**Excerpt to read:**
_ _ _ _ _
Does flow sampling reduce the accuracy of our visibility data? In this post, learn why flow sampling provides extremely accurate and reliable results while also reducing the overhead required for network visibility and increase our ability to scale our monitoring footprint.
The whole point of our beloved networks is to deliver applications and services to real people sitting at computers. So, as network engineers, monitoring the performance and efficiency of our networks is a crucial part of our job. Flow data, in particular, is a powerful tool that provides valuable insights into what’s happening in our networks for ongoing monitoring and troubleshooting poor-performing applications.
Flow data is a type of metadata derived from packets that summarizes the information embedded in a network stream. We use flow data to monitor IP conversations, protocol activity, applications, to see trends, and to identify patterns in traffic. The network devices generate this metadata in the form of flow records sent to flow collectors, usually over the production network.
_ _ _ _ _
**Given records:**
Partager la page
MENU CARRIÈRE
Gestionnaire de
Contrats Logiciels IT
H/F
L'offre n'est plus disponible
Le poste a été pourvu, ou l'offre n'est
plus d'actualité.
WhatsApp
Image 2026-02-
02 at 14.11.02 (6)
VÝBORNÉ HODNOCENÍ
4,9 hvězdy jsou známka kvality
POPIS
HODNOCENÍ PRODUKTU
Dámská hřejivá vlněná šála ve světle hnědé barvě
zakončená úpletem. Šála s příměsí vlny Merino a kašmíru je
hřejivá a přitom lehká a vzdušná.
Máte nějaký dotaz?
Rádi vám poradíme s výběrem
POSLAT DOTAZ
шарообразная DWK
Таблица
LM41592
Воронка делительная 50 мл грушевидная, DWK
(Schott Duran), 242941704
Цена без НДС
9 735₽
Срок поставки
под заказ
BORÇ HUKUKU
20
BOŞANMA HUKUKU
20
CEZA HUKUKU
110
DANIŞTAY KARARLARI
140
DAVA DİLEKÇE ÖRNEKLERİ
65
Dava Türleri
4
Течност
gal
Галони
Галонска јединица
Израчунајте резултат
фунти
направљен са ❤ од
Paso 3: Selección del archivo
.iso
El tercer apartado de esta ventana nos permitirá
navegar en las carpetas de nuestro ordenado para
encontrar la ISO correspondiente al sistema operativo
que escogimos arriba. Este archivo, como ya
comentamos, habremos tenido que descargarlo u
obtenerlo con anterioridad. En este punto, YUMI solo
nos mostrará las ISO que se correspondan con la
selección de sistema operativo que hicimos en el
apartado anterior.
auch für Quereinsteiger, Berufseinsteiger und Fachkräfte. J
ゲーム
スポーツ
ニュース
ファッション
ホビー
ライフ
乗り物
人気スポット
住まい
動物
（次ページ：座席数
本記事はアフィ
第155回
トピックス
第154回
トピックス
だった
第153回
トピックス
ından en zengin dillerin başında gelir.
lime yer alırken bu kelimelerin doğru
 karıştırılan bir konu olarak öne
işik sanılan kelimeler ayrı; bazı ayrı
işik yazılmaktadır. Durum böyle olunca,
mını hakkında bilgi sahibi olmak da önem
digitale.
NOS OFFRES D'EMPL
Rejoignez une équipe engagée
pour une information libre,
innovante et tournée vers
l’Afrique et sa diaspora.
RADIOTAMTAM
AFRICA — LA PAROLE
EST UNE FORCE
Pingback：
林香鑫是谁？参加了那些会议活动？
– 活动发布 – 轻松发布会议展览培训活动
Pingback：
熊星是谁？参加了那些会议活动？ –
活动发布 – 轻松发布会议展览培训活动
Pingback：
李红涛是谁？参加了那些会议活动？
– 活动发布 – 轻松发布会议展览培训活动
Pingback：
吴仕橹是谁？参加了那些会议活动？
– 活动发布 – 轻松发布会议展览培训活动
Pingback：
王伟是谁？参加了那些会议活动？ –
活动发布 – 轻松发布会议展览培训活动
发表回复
_ _ _ _ _
**What to produce:** Can you extract everything in the flow sampling passage from "The whole point" down to "troubleshooting poor-performing applications.", copied word for word? The items have nothing to do with the flow sampling passage.

**Your solution:**
The whole point of our beloved networks is to deliver applications and services to real people sitting at computers. So, as network engineers, monitoring the performance and efficiency of our networks is a crucial part of our job. Flow data, in particular, is a powerful tool that provides valuable insights into what’s happening in our networks for ongoing monitoring and troubleshooting poor-performing applications.